Second in amusement only to the twins’ stories of their encounters – including a recent trip to a Civil War battlefield in Kentucky where they stunned the park’s director by identifying nearly every dead soldier by first and last name (a record only he had, in an Excel spreadsheet) and found themselves ducking from bullets – are cameos from spirits not connected to the house. Katie and Michael never know who will show up from an unknown time and place to bend their ears. They once heard from someone claiming to be an infamous outlaw, and the more Hibbs questioned him – through one of the twins – the more she doubted that he was telling the truth about his identity. “Ghosts lie, there’s no question,” she says.

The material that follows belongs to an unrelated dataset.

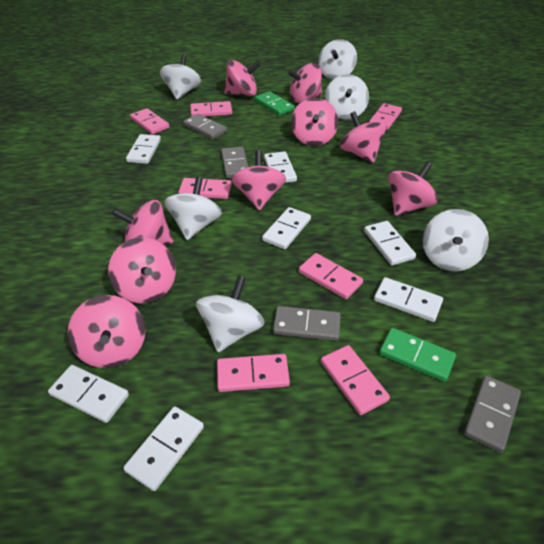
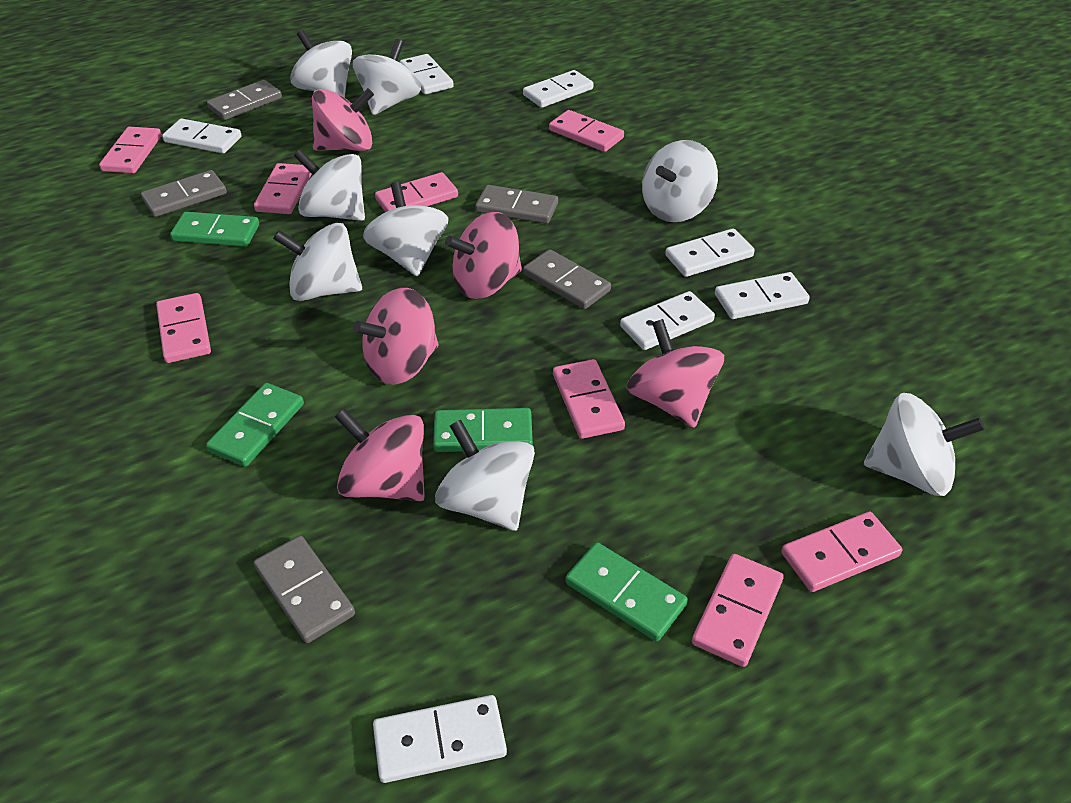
green domino: [255,91,294,116] [379,328,456,382] = 2 -> [170,212,259,247] [206,383,304,467] [433,408,533,452] [565,542,688,641] = 4
grey domino: [183,114,227,139] [221,147,248,178] [273,306,341,341] [464,375,521,453] = 4 -> [141,170,227,217] [207,80,282,120] [254,536,355,643] [475,185,558,224] [523,249,611,309] = 5
pink domino: [130,108,170,135] [178,178,232,199] [190,101,232,117] [217,354,290,392] [299,253,363,299] [321,345,390,415] [369,103,402,130] = 7 -> [99,127,162,173] [156,293,211,363] [254,163,311,214] [375,172,458,212] [549,110,624,152] [553,359,625,439] [692,554,784,667] [781,512,902,592] = 8
pink spinning top: [68,295,145,368] [108,237,176,303] [112,200,173,245] [225,60,260,96] [232,150,286,210] [288,63,322,103] [291,98,338,146] [340,111,386,163] [388,161,438,216] = 9 -> [312,88,374,151] [335,408,425,501] [353,288,439,385] [445,212,522,299] [627,319,724,428] = 5
white spinning top: [160,55,201,99] [165,177,222,240] [196,275,265,352] [318,39,357,80] [325,74,369,120] [423,209,489,271] = 6 -> [273,223,362,301] [290,30,352,98] [294,149,365,221] [353,39,421,115] [363,182,448,277] [435,419,535,531] [642,140,718,222] [864,393,985,496] = 8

Hibbs, more than anyone, dreads the inevitable end of the tour, which has been an unconventional boon to her work as a historian. She records every word the twins repeat from the spirit world and researches its veracity. Last fall, she says she located the home’s long-lost slave cemetery based on tips from past patriarch Charles Wickliffe.

It was the first time Mr. Wickliffe had appeared to either twin, and a moment Hibbs had been anticipating for years. “The craziest part is he’s calling me by name,” she says. “I said [to Katie], ‘When did he die?’ His answer wasn’t a date; he said, Dixie, you know that. Two weeks ago, he came again. I asked why he had returned. He said, Dixie, you ought’ve known I would come back. I told my friend, it’s really weird that I’m on a first-name basis with Charles Wickliffe, who’s been dead 150 years. If I had been told seven or eight years ago I’d be doing this kind of thing, I’d have thought someone had lost their mind.”

Friday nights at Wickland could be numbered. Though the site isn’t showy enough for reality TV, major cable channels are well aware of the twins and their camera-readiness, and at least a couple have considered a pilot. So far, the twins haven’t found the right format. But it could be only a matter of time before they move on from Wickland to TV land – later this year, even, Hibbs believes – and then the enchanting Spirit Tour will become a ghost itself.